■ DOCUMENT SEGMENT

Although these results could be interpreted to suggest that there may be common and rare variant forms of ADHD, it is important to bear in mind that the effect sizes of this and previous studies are quite small and it is not yet clear whether these are truly distinct variants of the disorder. We have previously shown that children with ADHD with a large, rare CNV do not differ clinically (beyond a greater likelihood of ID) or in terms of family history of psychiatric disorders or parental ADHD symptoms from children with ADHD without such CNVs.15 This suggests that there may be no clear and distinct forms of ADHD but further work examining this issue is needed. Interestingly, CNVs found in children with ADHD appear to disrupt similar biological processes to those hit by top GWAS SNPs,2, 10 which suggests that even if there are different aetiological routes to ADHD, they may act on similar biological mechanisms.

■ SUPPLIED INFORMATION
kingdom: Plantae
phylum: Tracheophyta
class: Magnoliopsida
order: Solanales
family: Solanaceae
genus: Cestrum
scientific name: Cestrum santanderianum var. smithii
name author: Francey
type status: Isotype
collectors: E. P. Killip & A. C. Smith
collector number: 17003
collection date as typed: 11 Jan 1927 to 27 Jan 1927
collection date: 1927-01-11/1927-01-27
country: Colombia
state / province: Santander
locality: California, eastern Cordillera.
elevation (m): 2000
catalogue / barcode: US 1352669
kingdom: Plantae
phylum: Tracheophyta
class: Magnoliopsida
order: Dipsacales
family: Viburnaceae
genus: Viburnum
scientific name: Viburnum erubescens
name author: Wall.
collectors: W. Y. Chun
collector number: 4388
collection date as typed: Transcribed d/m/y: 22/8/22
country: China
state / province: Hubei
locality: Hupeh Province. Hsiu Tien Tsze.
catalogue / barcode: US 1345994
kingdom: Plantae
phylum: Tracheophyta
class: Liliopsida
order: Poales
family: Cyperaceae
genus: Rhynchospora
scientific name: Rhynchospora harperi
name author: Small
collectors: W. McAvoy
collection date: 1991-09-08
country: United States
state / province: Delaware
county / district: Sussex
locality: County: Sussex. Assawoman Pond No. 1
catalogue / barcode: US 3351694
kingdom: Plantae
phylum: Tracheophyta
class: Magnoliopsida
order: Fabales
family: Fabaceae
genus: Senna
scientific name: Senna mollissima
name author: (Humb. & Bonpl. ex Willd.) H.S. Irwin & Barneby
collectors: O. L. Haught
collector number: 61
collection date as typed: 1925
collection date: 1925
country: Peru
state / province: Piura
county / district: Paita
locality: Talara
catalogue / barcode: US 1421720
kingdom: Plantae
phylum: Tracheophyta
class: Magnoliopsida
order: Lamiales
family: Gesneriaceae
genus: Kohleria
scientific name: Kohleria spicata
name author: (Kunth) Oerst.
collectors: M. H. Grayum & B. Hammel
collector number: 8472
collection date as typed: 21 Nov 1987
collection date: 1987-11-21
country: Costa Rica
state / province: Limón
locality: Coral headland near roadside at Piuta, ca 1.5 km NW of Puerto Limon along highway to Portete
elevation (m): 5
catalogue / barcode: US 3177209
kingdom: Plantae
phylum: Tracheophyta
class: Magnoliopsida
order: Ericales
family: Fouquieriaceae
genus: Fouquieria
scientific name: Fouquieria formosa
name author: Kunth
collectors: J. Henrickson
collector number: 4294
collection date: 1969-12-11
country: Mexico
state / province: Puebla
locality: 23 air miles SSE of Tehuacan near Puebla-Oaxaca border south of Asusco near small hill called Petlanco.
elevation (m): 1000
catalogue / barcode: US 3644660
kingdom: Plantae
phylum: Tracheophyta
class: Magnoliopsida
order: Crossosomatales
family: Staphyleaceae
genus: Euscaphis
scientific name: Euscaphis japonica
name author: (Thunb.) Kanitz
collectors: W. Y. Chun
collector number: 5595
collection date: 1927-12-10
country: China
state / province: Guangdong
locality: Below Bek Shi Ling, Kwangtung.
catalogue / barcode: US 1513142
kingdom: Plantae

■ TO DO
According to the passage on ADHD, in what clinical way do children with ADHD who have a large, rare CNV differ from children with ADHD without such CNVs?

■ RESPONSE FOR THIS EXERCISE
Only in a greater likelihood of ID.